Benim güzel oğlum, iki “şey”i nasıl karşıladığın kaliteni ve kalibreni belirleyecek. Aşk ve ölüm. İkisinin arasındaki “meşgale”ye “hayat” diyoruz. Aşk çocuğusun, aşk adamı olman gerek. Ölüm mü? Uzun, çok uzun yıllar sonra bu satırları okursan bana hak vereceksin ki, çocuğunu kucağına aldıktan sonra pek de önemi kalmıyor ölümün, eğer bir de “sonsuzluğun çocuğu” olabildinse. Elbette senin de çocuklarını annelerinin kucağında görmeni çok isterim. Hatta onların çocuklarını da.
Yazdıklarım yüzünden hayat hakkında yanlış düşüncelere kapılmanı istemem. Kendi hayatını yaşa, içinden geldiği gibi, doya doya… Güçlü ve güven duyulan bir baba olmayı kim istemez? Eğlenceli bir baba olmayı? Fakat erkek olduğu için baba olmuyor ki insan. Çocuklardır erkekleri “adam” eden, “baba” yapan. Yani biraz da sana bağlı benim iyi bir baba olmam. Ne yapmam gerektiği konusunda yardımcı olursan sevinirim.
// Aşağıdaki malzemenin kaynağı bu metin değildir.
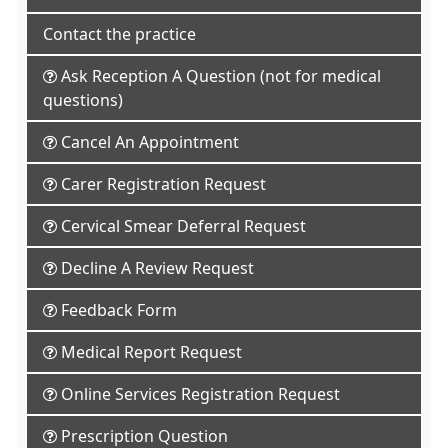
Contact the practice
Ask Reception A Question (not for medical
questions)
Cancel An Appointment
Carer Registration Request
Cervical Smear Deferral Request
Decline A Review Request
Feedback Form
Medical Report Request
Online Services Registration Request
Prescription Question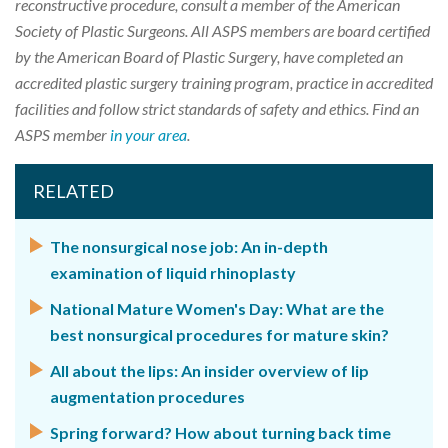
reconstructive procedure, consult a member of the American
Society of Plastic Surgeons. All ASPS members are board certified
by the American Board of Plastic Surgery, have completed an
accredited plastic surgery training program, practice in accredited
facilities and follow strict standards of safety and ethics. Find an
ASPS member
in your area
.
RELATED
The nonsurgical nose job: An in-depth
examination of liquid rhinoplasty
National Mature Women's Day: What are the
best nonsurgical procedures for mature skin?
All about the lips: An insider overview of lip
augmentation procedures
Spring forward? How about turning back time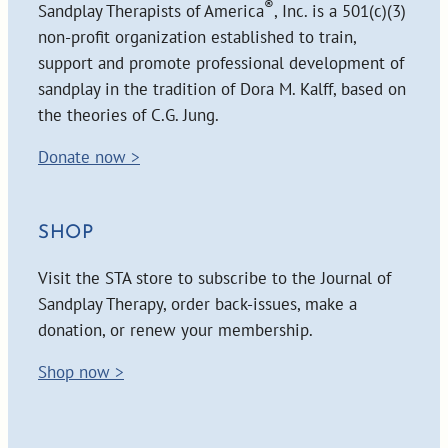
®
Sandplay Therapists of America
, Inc. is a 501(c)(3)
non-profit organization established to train,
support and promote professional development of
sandplay in the tradition of Dora M. Kalff, based on
the theories of C.G. Jung.
Donate now >
SHOP
Visit the STA store to subscribe to the Journal of
Sandplay Therapy, order back-issues, make a
donation, or renew your membership.
Shop now >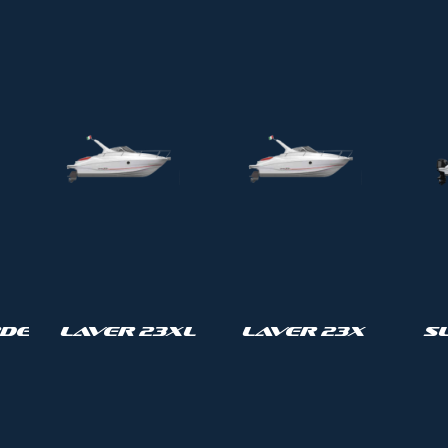
de
Laver 23XL
Laver 23X
S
Doğuyorsun demek, ne güzel! “Ali Tarık” mısın, “Ali Sinan” mısın daha karar veremedik ama “Ali”sin sen. Önce “Ali”sin. “Ali” gibi cesur, alim, cömert, aşık… “Ali” gibi “Hak’tan bize Sultan-ı müeyyed” olan “Ahmed-i Mahmud-u Muhammed”e “dost” olarak gelip geçmelisin bu meydandan… Üçler, yediler, kırklar, evliyalar feyzi bereketiyle “ali makam”lara ereceksin ama önce annen ve benim için çok ama çok “Ali” olduğunu bilmelisin.